[Data entries]
---+---

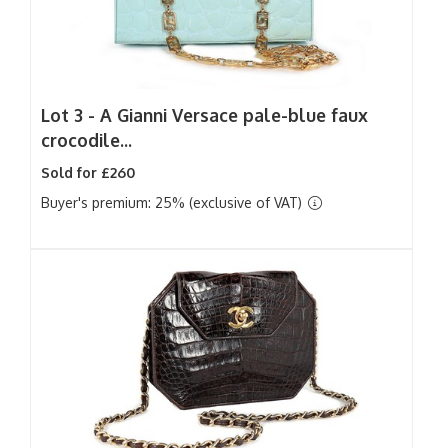
Lot 3 -
A Gianni Versace pale-blue faux
crocodile...
Sold for £260
Buyer's premium: 25% (exclusive of VAT)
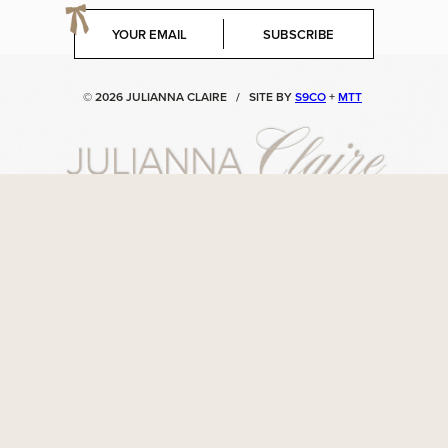
E
SUBSCRIBE
m
a
i
© 2026 JULIANNA CLAIRE
/
SITE BY
S9CO
+
MTT
l
*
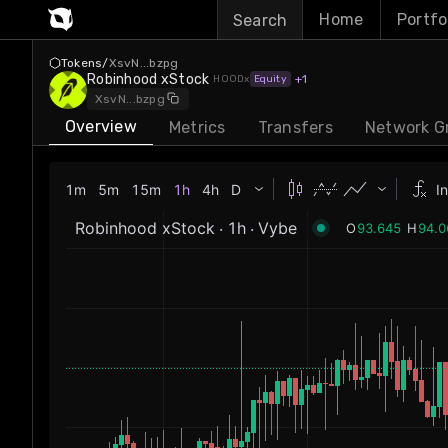
Home
Portfo
Search
Tokens
/
XsvN
...
bzpg
Robinhood xStock
+
1
HOO
Dx
Equity
...
XsvN
bzpg
Overview
Metrics
Transfers
Network G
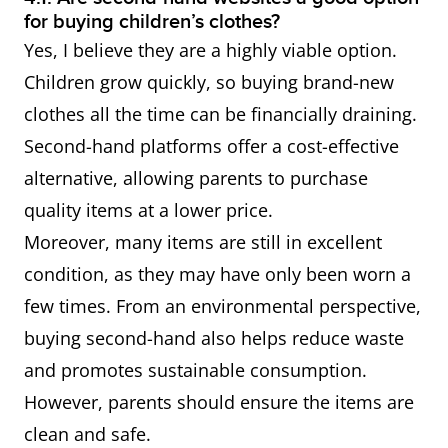
for buying children’s clothes?
Yes, I believe they are a highly viable option.
Children grow quickly, so buying brand-new
clothes all the time can be financially draining.
Second-hand platforms offer a cost-effective
alternative, allowing parents to purchase
quality items at a lower price.
Moreover, many items are still in excellent
condition, as they may have only been worn a
few times. From an environmental perspective,
buying second-hand also helps reduce waste
and promotes sustainable consumption.
However, parents should ensure the items are
clean and safe.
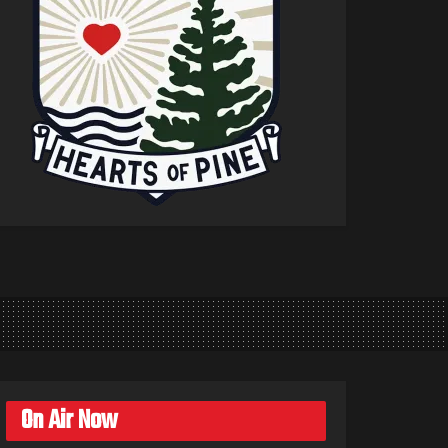
On Air Now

---+---

> **Instructions for the task**:
Check every line of the records, and copy the ones that hold the word "they".

> **Result for this exercise**:
Yes, I believe they are a highly viable option.
condition, as they may have only been worn a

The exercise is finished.